Ironlenny writes: I have several dissembled hard drives. What I am most interested in is the construction of the actuators. Some kind of adhesive is used to bind the magnets to their metal supports which is strong enough to take the platting off of the magnets when I separate them from their supports. I was wondering if any one knew what adhesive was used, or where I could find that information?
Ironlenny writes: Even though the news is a week old, it is worth mentioning that "Pioneer One" has released it's second episode. "Pioneer One" has previously appeared on Slashdot for the projects use of donation driven funding, Creative Commons license, and BitTorrent coupled with an inventive and engaging story.
Ironlenny writes: A friend and I spent the day working on a families network with Qwest Business connection. This family had be notified a week prior by Qwest that they were part of a botnet and as such were no longer allowed access to the network. After talking with customer service, the connection was reinstated, but they continued to receive email notifications. There was also an attempt by a third party to gain account information over the phone during this period (he was calling from an unidentified number). My friend ran several malware removal tools (Spybot Search & Destroy, Ad-Aware, AVG from a rescue disk, and others I don't remember), all scans were clean. He also ran Trend Micro's RUBotted on all the machines from the day they had their connection suspended up to today, and nothing was found. There is no unusual internal network activity. As far as we can tell, none of the machines are infected with anything.

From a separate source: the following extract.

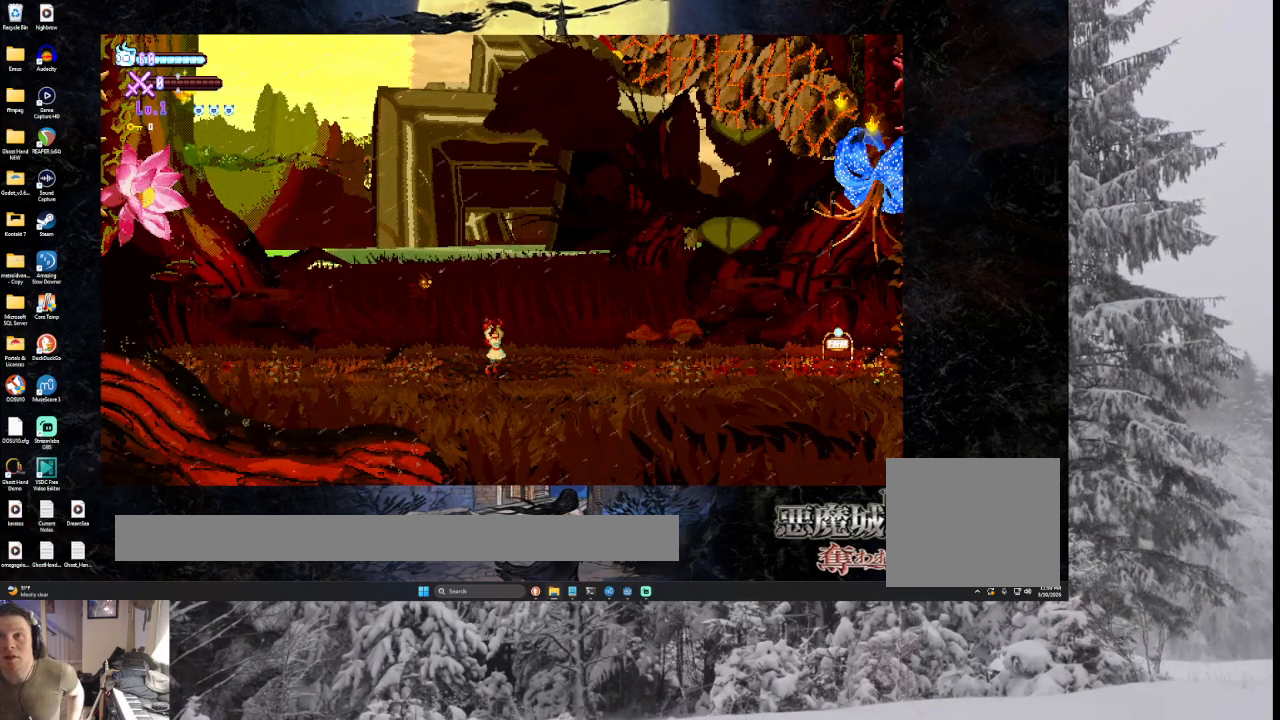
{"buttons": ["CROSS"], "left_stick": "center", "right_stick": "center", "events": []}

Qwest was still saying that the family is running a bot net. When asked for, Qwest did provided a log of the suspicious activity. There are only three IP addresses in the logs. They all resolve to the same domain in the same German city. It appears that the domain is registered with T-Mobile. What is interesting is when we were checking the modem settings, we found two IP addresses that were unaccounted for (the family was using the modem as a wireless router). I used nmap to probe the suspect addresses. One address was 192.168.0.101 (unusual because it was far larger than the other address on the network), and the other was 220.127.116.11. 18.104.22.168 was listening on port 53 which (in my limited research) appears to be associated with a the ADM Worm. 192.168.0.101 had four ports open: 2869 (UPnP?), 3389 (MS Terminal Service), 4224 (xtell messaging service), and 8292. Port 8292 seemed to be querying several different protocols: SMB, LDAP, DNS, and X11. There was more in nmap's dump for the port, but those were the protocols I could identify off hand. Those two addresses were present and resolvable when only my Ubuntu netbook (which is clean and had never been connected to their network before) was physically connected to the modem and the WiFi radio was off.
While I was running the port scans, my friend was talking with Qwest Tech Support. During the course of the conversation, it was mention by Tech Support that they had received numerous complaints about connection issues related to botnets similar to our problem (this from what I overheard and what my friend told me.) I should also mention that we tried three different modems, all different models, and the same two address came up. On one of the modems, we actually had more than the two abnormal addresses, but I didn't run any scans on those. Our final solution was to use the modem in transparent bridge mode, with an IPCop box connecting directly to Qwest's servers.
I have three questions: Is it possible that Qwest's modems have been compromised and are being used to propagate botnets? Were we through enough in our investigation, or did we miss a step which could have led us in another direction? If the modem is compromised, will operating it in transparent bridge mode render the vulnerability moot?